┌─ Source data

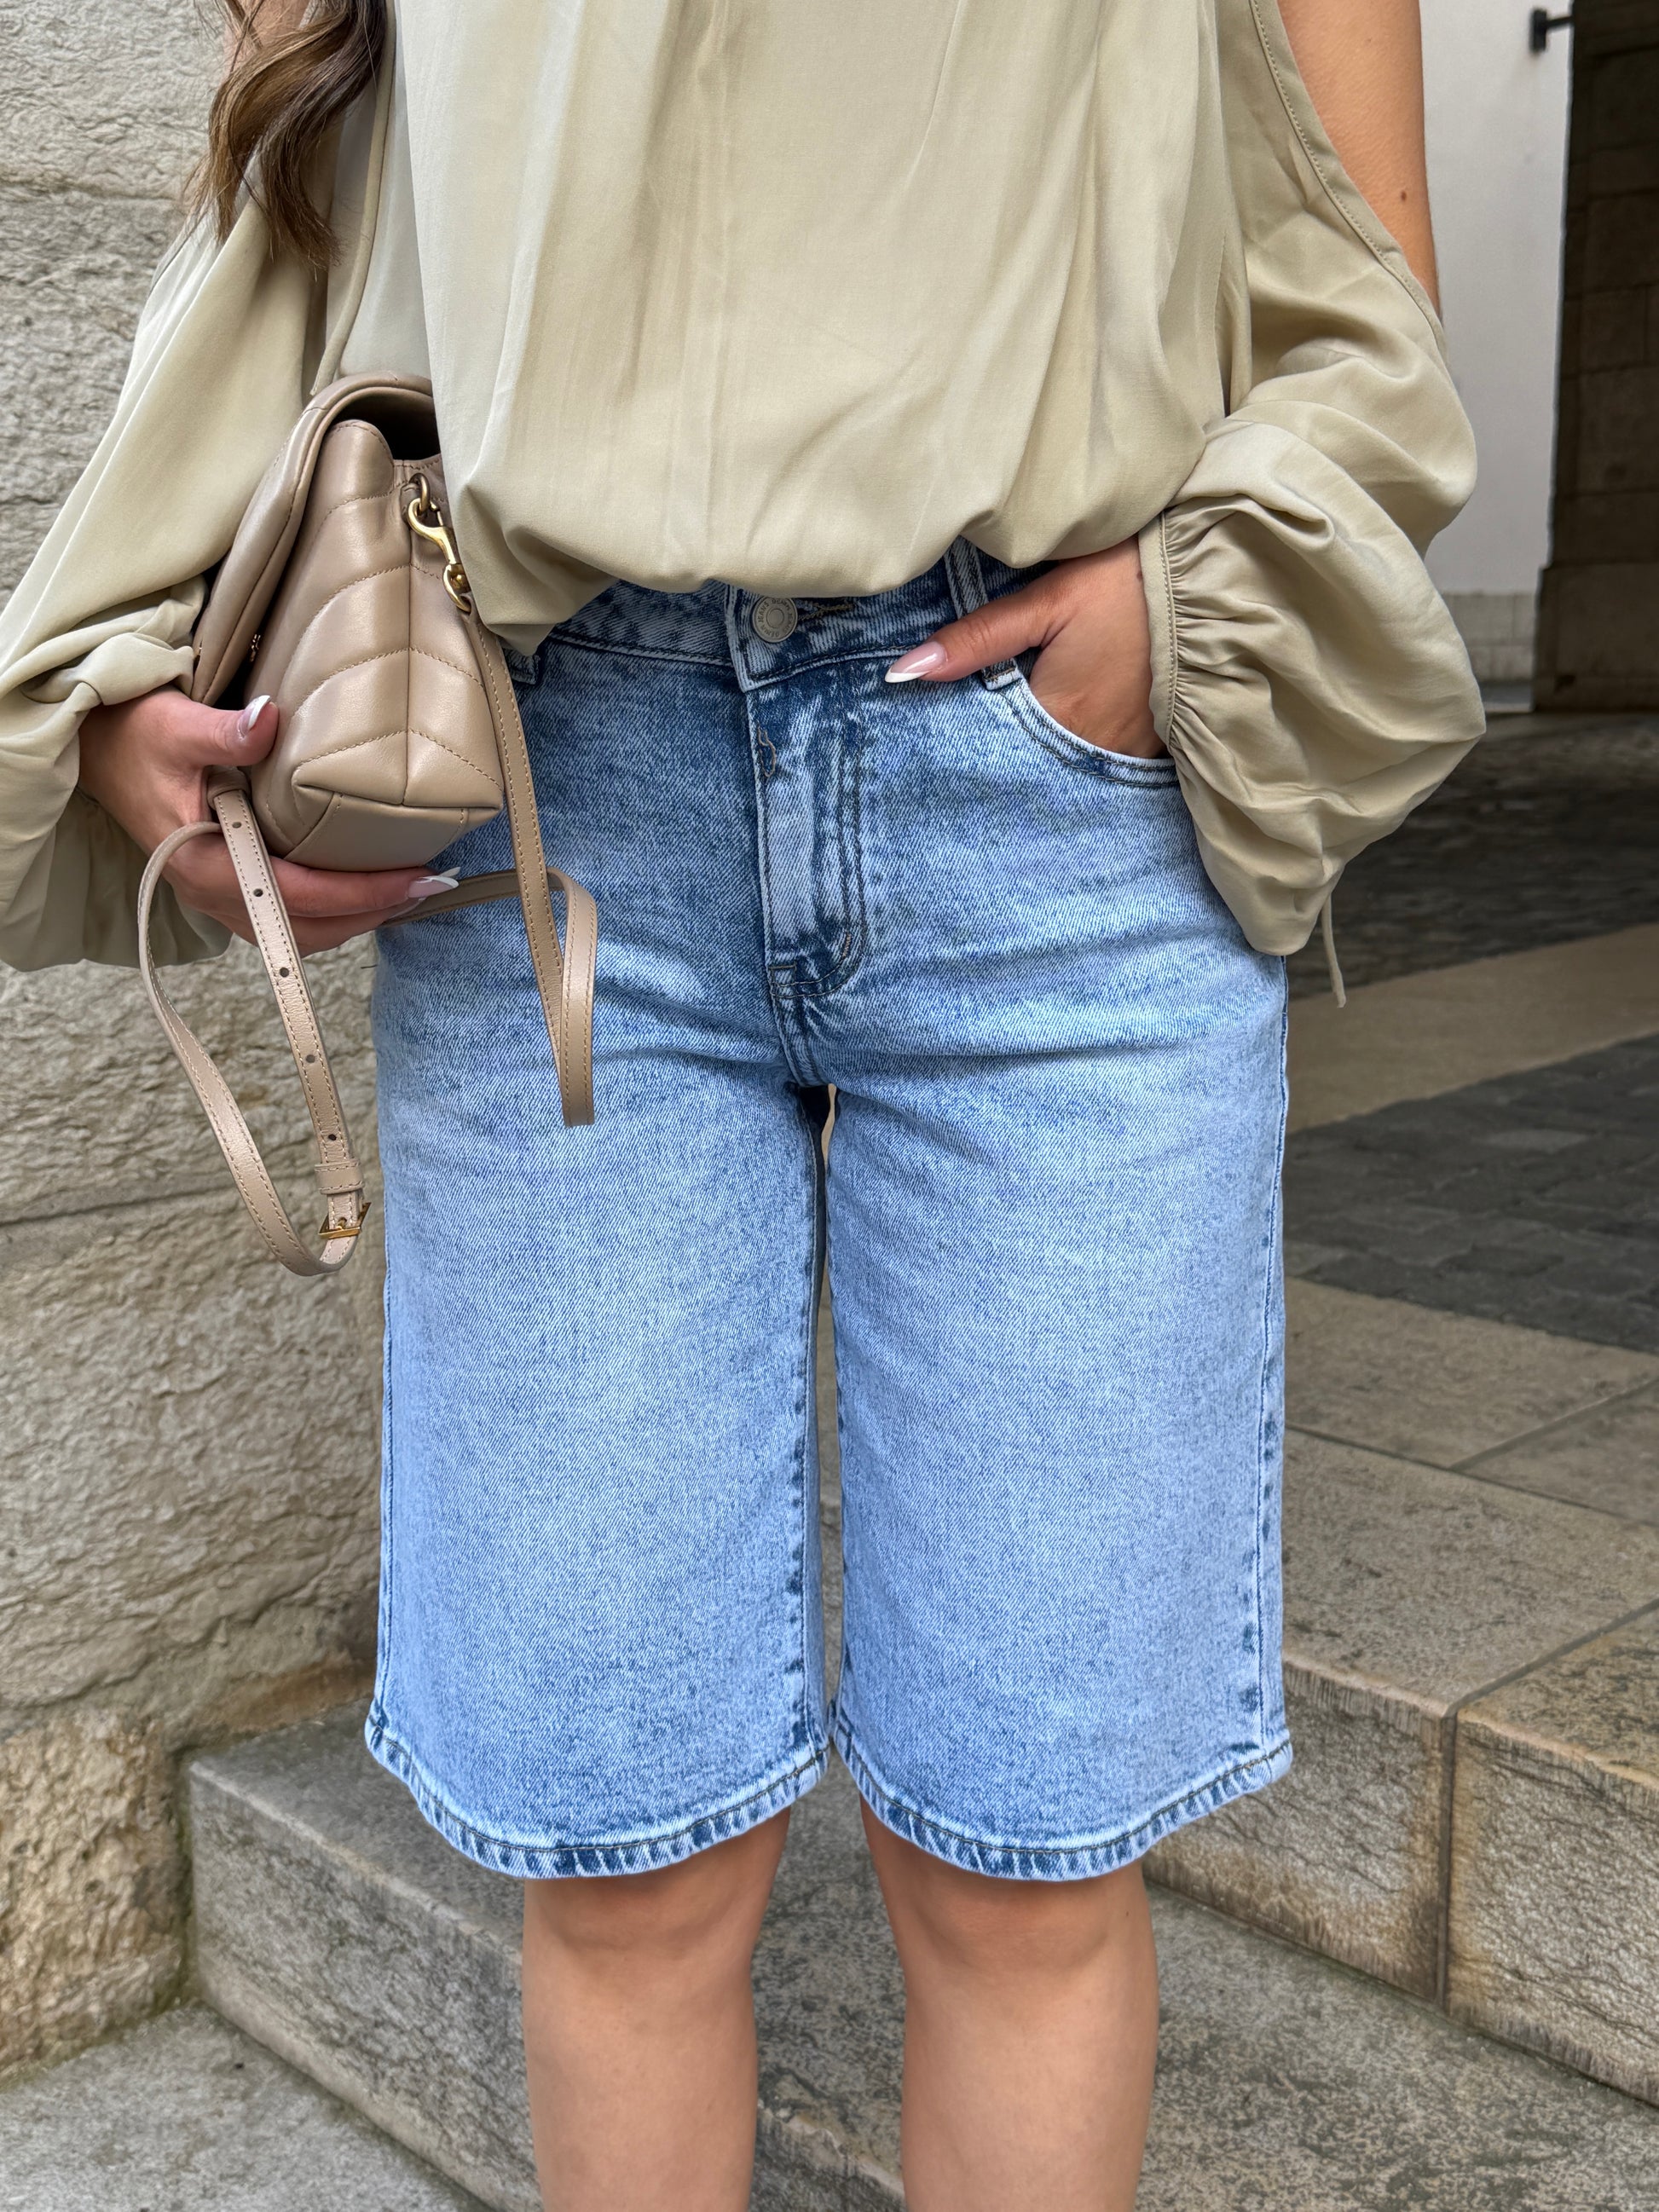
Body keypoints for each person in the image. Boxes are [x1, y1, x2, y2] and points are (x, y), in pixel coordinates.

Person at [0, 3, 1482, 2205]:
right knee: (623, 1856)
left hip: (1049, 798)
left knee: (1025, 1857)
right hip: (550, 782)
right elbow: (293, 225)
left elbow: (1359, 273)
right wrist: (132, 665)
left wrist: (1181, 618)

└─

■ **Try it**: In the lines above, find the word "right" and copy every line it occurs in.

■ **Result of this exercise**:
right knee: (623, 1856)
right hip: (550, 782)
right elbow: (293, 225)
right wrist: (132, 665)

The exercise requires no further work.